Supplied text below:
Inanimate object don’t act on their own. Of course not. The second amendment should not be a green light for Holmes. The second amendment should not be a green light for gang bangers in ghettos.
The folks on this board want to do NOTHING to prevent this type of thing from happening again. The only solution is a dangerous exchange of gunfire between civilians. Is that really the only solution?
Clearly the problem is too much freedom.
*eyeroll*
Rutherford, the answer you seek is not acceptable, because you’ve made it clear time after time that this right should be subject to a limitation that is “reasonable” by your standard, and that you would limit other rights based on your standards (remember our conversations about the Hosana Tabor ruling?)
Putting aside what should be obvious (that someone who is opposed to the exercise of a right to the point of irrational hostility has no business defining what is and is not a “reasonable” exercise of that right), the irony of you being so conservative regarding the exercise of freedom would be laughable if it didn’t underlie a nasty truth you seem to have failed to accept: You don’t get the benefits of freedom without the risks that go with it.
The rest of the commenters here get that. But then, they are also resigned to the truth that anyone set on doing mayhem can find a way to do mayhem. As I’ve told you before, any idiot with a basic knowledge of chemistry can go to the supermarket and buy the makings of a bomb. Box cutters, which I used daily when I worked for a supermarket in high school, were used to turn airliners into missles. Someone who knows what they are doing with a bow and arrow can be deadly (and quiet) in a perch near a crowded place.
You can’t ban everything, and as I already pointed out with the link re: England above, if people want to do bad things, nothing will stop them. The answer isn’t to ban all guns, or only allow what you think is appropriate for hunting. The answer lies within fixing ourselves, but sadly, people such as yourself resist any answer that ranges further than the tip of your own nose; until that changes, the world will remain more dangerous than it need be, and you will find that the rest of us have no interest in surrendering our means of defending ourselves from those threats. It doesn’t always mean successfully doing so, but the difference between a citizen and subject is meeting danger on your feet instead of your knees.
Could you explain how everyone carrying constitutes “fixing ourselves”? Honestly, I’d almost be more on board with you if you said more folks need to go back to church. Is everyone carrying, a step toward encouraging an appreciation for human life, an appreciation that thieves, rapists and psychos have obviously lost?
Well I asked earlier what your position was since you seem to live all along the spectrum. Hunting ok/Japan many Euro nations good too.
Please tell me where you living bro??? I think you kind of need to pick one
I hope you brought a change of shoes, Rutherford, because you really stepped in it this time.
the notion that a child should be taught that danger is everywhere and having a gun is the solution. What a depressing message to teach a young child.
Less depressing than your message, which is “Die helpless at the hands of that danger, and there is nothing you should do about it.”?
End of Supplied text.
Data extract below:
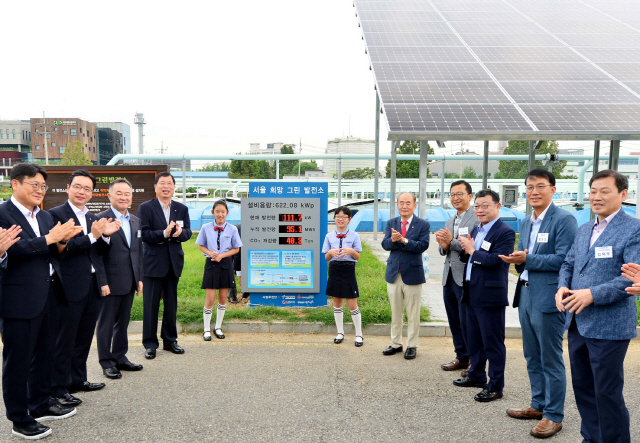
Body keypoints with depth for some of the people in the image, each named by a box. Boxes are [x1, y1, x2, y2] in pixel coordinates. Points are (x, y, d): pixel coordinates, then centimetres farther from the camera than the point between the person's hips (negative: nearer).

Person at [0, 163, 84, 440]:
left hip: (48, 296, 8)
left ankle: (40, 405, 35)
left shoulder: (45, 217, 13)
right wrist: (49, 238, -20)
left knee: (44, 355, 18)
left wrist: (61, 242, -5)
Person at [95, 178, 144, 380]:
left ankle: (120, 358, 28)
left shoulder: (135, 221, 11)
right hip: (110, 283, -6)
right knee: (106, 324, 7)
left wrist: (139, 278, 12)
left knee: (123, 323, 16)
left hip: (129, 283, 7)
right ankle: (106, 363, 19)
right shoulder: (101, 219, -10)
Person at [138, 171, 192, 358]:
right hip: (152, 263, -4)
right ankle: (150, 343, 15)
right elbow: (144, 234, -12)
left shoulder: (182, 209, 9)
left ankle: (170, 340, 26)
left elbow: (188, 232, 2)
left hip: (174, 263, 4)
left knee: (171, 304, 13)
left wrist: (180, 232, -20)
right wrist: (164, 234, -25)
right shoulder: (145, 208, -3)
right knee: (151, 305, 3)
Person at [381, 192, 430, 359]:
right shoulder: (391, 223, 6)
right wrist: (392, 240, -28)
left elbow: (423, 245, -17)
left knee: (413, 314, 7)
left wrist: (403, 240, -28)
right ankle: (396, 344, 27)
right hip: (393, 274, 4)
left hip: (413, 274, -3)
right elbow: (385, 244, -6)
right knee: (395, 313, 14)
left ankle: (412, 346, 20)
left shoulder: (423, 224, -4)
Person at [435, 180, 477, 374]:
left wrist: (452, 242, -18)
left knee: (467, 322, 1)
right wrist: (443, 247, -5)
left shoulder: (477, 219, -11)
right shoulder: (449, 222, 16)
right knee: (454, 321, 15)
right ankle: (461, 357, 29)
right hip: (449, 277, 8)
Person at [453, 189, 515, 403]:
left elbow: (496, 260, -25)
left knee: (493, 342, 1)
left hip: (490, 295, -9)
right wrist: (465, 250, -5)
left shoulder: (505, 232, -13)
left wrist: (472, 250, -13)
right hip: (471, 293, 9)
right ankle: (476, 375, 35)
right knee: (474, 338, 19)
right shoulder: (476, 230, 14)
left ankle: (495, 386, 13)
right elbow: (466, 258, 17)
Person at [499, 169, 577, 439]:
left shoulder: (564, 220, -11)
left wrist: (527, 259, -21)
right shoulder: (526, 222, 14)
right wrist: (517, 260, -3)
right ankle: (538, 404, 33)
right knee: (532, 357, 18)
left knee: (550, 360, 3)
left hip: (548, 299, -8)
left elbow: (564, 260, -19)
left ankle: (553, 415, 17)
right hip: (526, 295, 8)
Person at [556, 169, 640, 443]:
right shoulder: (583, 230, 14)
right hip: (578, 323, 8)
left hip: (608, 326, -7)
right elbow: (568, 264, 17)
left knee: (607, 392, 3)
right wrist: (562, 287, -4)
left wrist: (593, 294, -25)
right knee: (582, 387, 18)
End of Data extract.
**Work request A:**
Rewrite the gun-rights comment thread from "Could you explain" to "nations good too.", putting "school" in place of "church".
**Work request B:**
Answer these about the gun-rights comment thread:
(i) What did one commenter use daily while working at a supermarket in high school?
(ii) Which ruling is Rutherford reminded of from earlier conversations?
(iii) What is said to be the difference between a citizen and a subject?
**Work request C:**
Go on with the gun-rights comment thread from where it stops.
You won't need the saved data entries for any of this.

**Output A:**
Could you explain how everyone carrying constitutes “fixing ourselves”? Honestly, I’d almost be more on board with you if you said more folks need to go back to school. Is everyone carrying, a step toward encouraging an appreciation for human life, an appreciation that thieves, rapists and psychos have obviously lost?
Well I asked earlier what your position was since you seem to live all along the spectrum. Hunting ok/Japan many Euro nations good too.

**Output B:**
(i) Box cutters.
(ii) The Hosana Tabor ruling.
(iii) Meeting danger on your feet instead of your knees.

**Output C:**
The world IS a dangerous place, from evil people, from acts of Nature, from accidents, even from bears and snakes and alligators. Being prepared to deal with that “danger”, whether it is having a gun, or knowing First Aid, or never traveling alone in the woods, to driving “defensively”, is what being a responsible adult means. I carry one of my guns just about everywhere I go – as far as I can tell, there is no “safe place” that some nut won’t decide is a good place to try and kill people.
Look into a .380 ACP, Rutherford. That 70+ y.o. grampa drove off those two thugs at a restaurant with one.
And I won’t even bother with your insulting BiW’s parenting. You didn’t step over the line there – you did a broad jump.
Rutherford do you really believe that calling an area gun free means the bad guys won’t have a gun? I may just be a dummy from a state school but I can figure out that this is not viable. Why do you think New York Public Schools ALL have metal detectors? Why are Chicago shootings constant(cook county has very restrictive gun laws BTW)?
Sorry I just cannot accept that the answer to bad people having guns is for good people to have them also. That means just more guns in more hands and more potential for violence.
Typical progressive. You can’t accept facts. Tell us just how you will keep guns out of the hands of bad people, given that no method attempted to date, including banning guns, has worked. The ONLY realistic solution is for good people to be ready to stop them.
more guns in more hands and more potential for violence So it is “violence” when somebody uses a gun to stop somebody else from killing (more) people?
And as an intellectual exercise, please complete the logical conclusion of these two comments from you:
Guns are sold for one reason only, to wound or kill.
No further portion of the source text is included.